*SOURCE PASSAGE*
—————

Anne Raven Wilkinson
was born on Feb. 2, 1935, in Manhattan and grew up in a middle-class home in
Harlem, a daughter of Frost B. and Anne J. Wilkinson. Her father was a dentist
and her mother a homemaker.
Anne was 5 when she
attended her first ballet, “Coppélia,” performed by the Ballet Russe de Monte
Carlo. “I remember being so overwhelmed that I started crying,” she said in an
interview in 2014 with the dance writer Margaret Fuhrer in Pointe Magazine.
Ms. Wilkinson presenting flowers to Misty Copeland after Ms.
Copeland made her New York debut in “Swan Lake” at the Metropolitan Opera House
in 2015. Ms. Wilkinson was a mentor and friend to Ms. Copeland, the first
African-American ballerina to be named a principal dancer at American Ballet
Theater.CreditGene Schiavone
Her mother wanted to
enroll her in the School of American Ballet in New York but was told that Anne
was too young. She ended up at the private studio of Maria Swoboda, a Russian
teacher who had been a member of both the Bolshoi Ballet and the Chicago Civic
Opera Ballet.
Ms. Swoboda’s school
was bought by Serge Denham, director of the Ballet Russe de Monte Carlo, in
1954, and Ms. Wilkinson auditioned with the company several times, only to be
rebuffed. Through a friend in the administration, she learned that the company
was hesitant to hire a black dancer because of its regular tours in the
segregated South.
Ms. Wilkinson soon
enrolled at Columbia University, which she attended for two years, but she
persisted in her attempts to join the Ballet Russe, and on her fourth try she
was admitted on a trial basis.
She officially
joined the company in 1955 and performed a varied repertoire, including the
waltz solo in Michel Fokine’s “Les Sylphides,” the Chinese Tea dance in “The
Nutcracker,” a featured role in “Raymonda” and ensemble roles in numerous
one-act ballets.
But as the seasons
passed, a series of unpleasant racial incidents during the company’s Southern
tours began to take its toll. In one performance, as she described it in
“Ballets Russes,” two men came down the aisle of the theater yelling, “Where’s
the nigger?” The men went onstage, moving from group to group in the ensemble,
before eventually leaving.
She remembered being
asked at a hotel in Georgia whether she was black and, after answering yes,
being forced to move to a hotel for “colored” people.
“The company members
supported me all the way,” Ms. Wilkinson said in an interview with Dance/USA
years later.
She eventually
stopped taking part in Southern tours, left the company in 1961 and stopped
dancing altogether for two years.

—————

*RECORD EXCERPTS*

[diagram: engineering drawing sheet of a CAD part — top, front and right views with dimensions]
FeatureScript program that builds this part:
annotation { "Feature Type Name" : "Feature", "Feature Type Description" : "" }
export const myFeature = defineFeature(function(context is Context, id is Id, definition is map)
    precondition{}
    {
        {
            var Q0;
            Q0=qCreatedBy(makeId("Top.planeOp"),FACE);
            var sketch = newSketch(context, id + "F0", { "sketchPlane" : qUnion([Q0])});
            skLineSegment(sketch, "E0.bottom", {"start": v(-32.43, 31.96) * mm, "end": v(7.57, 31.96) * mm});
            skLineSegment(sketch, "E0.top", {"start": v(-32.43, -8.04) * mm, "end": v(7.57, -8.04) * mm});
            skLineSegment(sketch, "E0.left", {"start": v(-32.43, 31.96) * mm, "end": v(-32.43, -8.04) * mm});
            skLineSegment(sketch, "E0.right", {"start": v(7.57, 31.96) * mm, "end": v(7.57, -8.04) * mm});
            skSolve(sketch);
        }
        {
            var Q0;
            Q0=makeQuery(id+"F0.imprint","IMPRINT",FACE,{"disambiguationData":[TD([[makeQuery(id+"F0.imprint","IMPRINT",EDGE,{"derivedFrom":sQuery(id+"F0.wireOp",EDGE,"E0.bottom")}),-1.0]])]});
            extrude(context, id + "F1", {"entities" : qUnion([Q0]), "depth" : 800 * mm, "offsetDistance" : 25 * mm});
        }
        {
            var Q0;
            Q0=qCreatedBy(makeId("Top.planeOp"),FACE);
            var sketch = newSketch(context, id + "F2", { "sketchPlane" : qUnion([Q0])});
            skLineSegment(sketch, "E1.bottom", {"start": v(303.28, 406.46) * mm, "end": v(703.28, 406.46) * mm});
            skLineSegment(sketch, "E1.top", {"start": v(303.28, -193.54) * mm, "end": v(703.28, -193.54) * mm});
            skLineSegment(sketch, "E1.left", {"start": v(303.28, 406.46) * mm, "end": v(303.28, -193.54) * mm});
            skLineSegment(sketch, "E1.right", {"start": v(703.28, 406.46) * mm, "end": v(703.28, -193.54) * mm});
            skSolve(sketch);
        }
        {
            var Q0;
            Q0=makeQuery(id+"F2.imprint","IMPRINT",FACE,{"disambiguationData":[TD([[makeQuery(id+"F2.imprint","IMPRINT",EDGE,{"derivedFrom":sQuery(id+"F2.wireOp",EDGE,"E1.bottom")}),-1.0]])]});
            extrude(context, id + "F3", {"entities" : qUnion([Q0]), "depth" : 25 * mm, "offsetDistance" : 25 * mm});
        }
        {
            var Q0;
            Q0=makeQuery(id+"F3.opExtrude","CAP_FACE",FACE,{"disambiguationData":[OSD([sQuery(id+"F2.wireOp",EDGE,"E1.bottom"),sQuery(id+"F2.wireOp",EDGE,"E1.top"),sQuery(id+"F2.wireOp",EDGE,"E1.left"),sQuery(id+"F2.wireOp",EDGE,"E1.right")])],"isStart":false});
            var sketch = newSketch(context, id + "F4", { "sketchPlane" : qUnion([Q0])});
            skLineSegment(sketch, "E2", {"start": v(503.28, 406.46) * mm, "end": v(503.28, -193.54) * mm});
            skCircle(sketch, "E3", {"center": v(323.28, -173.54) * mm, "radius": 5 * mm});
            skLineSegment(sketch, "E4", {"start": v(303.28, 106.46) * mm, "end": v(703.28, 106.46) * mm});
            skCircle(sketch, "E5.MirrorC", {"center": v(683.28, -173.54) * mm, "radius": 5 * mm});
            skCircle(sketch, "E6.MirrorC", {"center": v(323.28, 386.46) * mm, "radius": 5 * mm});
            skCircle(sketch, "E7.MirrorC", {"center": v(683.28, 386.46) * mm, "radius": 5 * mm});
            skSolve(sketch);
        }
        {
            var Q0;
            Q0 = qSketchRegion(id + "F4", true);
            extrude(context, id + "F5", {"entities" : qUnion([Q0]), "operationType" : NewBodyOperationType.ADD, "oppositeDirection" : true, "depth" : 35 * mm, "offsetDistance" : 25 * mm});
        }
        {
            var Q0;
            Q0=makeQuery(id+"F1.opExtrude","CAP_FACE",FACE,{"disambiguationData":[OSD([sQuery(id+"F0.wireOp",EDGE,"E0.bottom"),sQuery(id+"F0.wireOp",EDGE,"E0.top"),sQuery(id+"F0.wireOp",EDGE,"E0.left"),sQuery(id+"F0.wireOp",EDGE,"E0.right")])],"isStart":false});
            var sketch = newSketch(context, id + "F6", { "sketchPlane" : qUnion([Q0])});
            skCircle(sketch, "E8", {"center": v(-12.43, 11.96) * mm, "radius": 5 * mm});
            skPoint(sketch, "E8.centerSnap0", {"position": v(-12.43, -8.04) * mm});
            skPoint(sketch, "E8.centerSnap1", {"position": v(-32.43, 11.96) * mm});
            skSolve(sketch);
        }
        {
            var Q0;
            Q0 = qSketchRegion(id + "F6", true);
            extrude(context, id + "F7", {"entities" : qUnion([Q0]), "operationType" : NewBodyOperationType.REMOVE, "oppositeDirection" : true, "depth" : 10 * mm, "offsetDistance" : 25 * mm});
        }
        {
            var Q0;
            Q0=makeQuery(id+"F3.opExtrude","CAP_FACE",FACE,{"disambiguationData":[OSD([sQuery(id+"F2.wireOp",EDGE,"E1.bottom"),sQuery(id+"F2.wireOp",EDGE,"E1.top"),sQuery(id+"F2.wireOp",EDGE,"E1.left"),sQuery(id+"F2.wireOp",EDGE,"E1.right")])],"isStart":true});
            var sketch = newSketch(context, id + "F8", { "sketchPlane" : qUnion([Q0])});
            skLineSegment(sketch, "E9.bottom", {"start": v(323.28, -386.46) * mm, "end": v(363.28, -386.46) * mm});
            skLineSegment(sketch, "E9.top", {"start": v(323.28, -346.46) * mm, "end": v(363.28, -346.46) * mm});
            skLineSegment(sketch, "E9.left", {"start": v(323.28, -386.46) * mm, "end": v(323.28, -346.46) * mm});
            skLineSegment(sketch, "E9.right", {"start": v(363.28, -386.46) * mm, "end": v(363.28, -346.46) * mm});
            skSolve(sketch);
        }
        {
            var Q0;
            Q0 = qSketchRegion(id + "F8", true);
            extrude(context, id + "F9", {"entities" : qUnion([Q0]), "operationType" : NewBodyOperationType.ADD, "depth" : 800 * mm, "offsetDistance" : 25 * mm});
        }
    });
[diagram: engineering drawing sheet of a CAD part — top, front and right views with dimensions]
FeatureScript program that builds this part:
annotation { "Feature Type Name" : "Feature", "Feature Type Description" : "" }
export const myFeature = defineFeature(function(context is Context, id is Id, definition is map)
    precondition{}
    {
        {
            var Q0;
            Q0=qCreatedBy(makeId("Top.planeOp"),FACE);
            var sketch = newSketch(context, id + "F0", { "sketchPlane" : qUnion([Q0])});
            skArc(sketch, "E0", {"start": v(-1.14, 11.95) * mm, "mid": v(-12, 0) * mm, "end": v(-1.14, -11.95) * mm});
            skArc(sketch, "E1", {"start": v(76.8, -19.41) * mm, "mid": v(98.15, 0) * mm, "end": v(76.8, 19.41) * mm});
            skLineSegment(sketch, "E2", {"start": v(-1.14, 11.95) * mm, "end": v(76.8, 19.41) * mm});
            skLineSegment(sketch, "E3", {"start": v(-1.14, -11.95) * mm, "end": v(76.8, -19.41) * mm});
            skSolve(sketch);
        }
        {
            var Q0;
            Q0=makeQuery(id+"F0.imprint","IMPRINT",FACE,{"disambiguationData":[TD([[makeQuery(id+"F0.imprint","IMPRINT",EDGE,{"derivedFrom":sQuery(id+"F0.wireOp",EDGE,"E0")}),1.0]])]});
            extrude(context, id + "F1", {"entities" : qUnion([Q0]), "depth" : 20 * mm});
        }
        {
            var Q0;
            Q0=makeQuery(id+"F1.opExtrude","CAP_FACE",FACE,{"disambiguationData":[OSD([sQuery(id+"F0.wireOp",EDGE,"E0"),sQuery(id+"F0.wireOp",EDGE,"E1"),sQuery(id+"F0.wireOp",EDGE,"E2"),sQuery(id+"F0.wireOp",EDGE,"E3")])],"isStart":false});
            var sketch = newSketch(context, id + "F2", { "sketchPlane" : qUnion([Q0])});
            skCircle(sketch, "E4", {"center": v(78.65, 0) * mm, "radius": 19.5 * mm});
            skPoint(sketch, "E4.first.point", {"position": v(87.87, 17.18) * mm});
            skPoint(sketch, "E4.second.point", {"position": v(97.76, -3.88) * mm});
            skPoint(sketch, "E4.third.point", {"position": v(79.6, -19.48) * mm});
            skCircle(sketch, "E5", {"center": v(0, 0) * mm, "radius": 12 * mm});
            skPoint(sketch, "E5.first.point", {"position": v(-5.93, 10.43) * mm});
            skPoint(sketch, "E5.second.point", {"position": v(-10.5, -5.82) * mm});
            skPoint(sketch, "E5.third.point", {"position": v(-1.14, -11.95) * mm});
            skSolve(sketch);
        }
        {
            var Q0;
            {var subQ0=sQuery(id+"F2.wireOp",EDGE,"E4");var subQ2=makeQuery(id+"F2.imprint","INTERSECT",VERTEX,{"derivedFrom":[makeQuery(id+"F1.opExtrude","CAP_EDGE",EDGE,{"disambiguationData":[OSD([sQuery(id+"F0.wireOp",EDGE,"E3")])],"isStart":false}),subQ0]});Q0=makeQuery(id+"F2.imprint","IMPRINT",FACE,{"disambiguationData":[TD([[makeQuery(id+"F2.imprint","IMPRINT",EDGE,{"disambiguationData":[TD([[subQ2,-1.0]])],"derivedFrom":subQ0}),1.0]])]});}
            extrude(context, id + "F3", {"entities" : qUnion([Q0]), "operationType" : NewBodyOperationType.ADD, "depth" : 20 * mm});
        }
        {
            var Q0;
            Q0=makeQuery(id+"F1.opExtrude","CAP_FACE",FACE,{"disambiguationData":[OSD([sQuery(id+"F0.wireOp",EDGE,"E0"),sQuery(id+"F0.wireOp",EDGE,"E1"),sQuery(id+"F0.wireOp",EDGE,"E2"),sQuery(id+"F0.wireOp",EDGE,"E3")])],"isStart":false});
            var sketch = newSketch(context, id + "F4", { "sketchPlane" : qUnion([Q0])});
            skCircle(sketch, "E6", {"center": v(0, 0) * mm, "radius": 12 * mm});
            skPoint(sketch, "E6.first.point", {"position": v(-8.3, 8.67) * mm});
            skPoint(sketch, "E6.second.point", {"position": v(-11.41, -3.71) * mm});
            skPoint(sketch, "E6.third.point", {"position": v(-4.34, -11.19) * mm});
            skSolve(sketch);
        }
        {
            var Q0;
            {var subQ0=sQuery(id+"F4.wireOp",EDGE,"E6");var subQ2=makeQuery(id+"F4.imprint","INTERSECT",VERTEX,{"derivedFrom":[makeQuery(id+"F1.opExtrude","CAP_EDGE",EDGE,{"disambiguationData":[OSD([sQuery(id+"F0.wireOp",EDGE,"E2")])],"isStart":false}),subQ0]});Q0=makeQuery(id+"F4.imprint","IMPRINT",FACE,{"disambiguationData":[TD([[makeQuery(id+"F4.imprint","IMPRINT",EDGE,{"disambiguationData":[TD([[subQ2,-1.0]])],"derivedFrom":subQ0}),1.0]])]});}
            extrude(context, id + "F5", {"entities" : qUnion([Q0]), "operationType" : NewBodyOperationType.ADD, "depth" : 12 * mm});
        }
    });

—————

*TASKS*
- a) How would you put this sentence from the passage on Anne Raven Wilkinson into Spanish: "Her father was a dentist and her mother a homemaker."?
- b) Can you extend the account of Anne Raven Wilkinson's life, starting right after the sentence saying she left the company in 1961 and stopped dancing altogether for two years?

*EXPECTED OUTPUTS*
- a) Su padre era dentista y su madre, ama de casa.

- b)
“She had a hard time,”
her brother said, “but she didn’t discuss it a great deal.”
She never danced for
another American ballet company.
“Sometimes my heart
hurt,” she said in the Dance/USA interview, adding, “I thought, after I left
Ballet Russe, that I would never get back on stage again.”
In 1967, however,
she auditioned with the Dutch National Ballet, encouraged to do so by another
African-American dancer, Sylvester Campbell, then dancing with the company. She
got in, and stayed with the troupe for seven years.
During that period
the American ballerina Virginia Johnson saw Ms. Wilkinson perform a duet with
Mr. Campbell — “Flower Festival in Genzano,” by the Danish choreographer August
Bournonville — in a guest appearance at the Capitol Ballet in Washington.
“She was exquisite,”
Ms. Johnson wrote in an email. “Back then I wasn’t thinking in terms of black
or white, just that I wanted to dance like that. Nowadays, though, I am
realizing that she was the first black ballerina I ever saw.”
Missing home, Ms.
Wilkinson returned to New York in 1973 and, the next year, at nearly 40, joined
New York City Opera, serving first as a member of its ballet ensemble. Later,
after retiring from dancing, she became a supernumerary with the company,
taking part in the stage action during operas. She stayed until the company’s
demise, in 2011.
“She was so loved,”
Susan Woelzl, who was a press representative for the company, said by
telephone. “And none of us knew about her past. She never talked about it.”
Mr. Wilkinson said
his sister had never wanted to be considered a pioneer.
“She used to say
that her race was not of significance, other than that it was imposed on her,”
he said. “All she wanted was to dance.”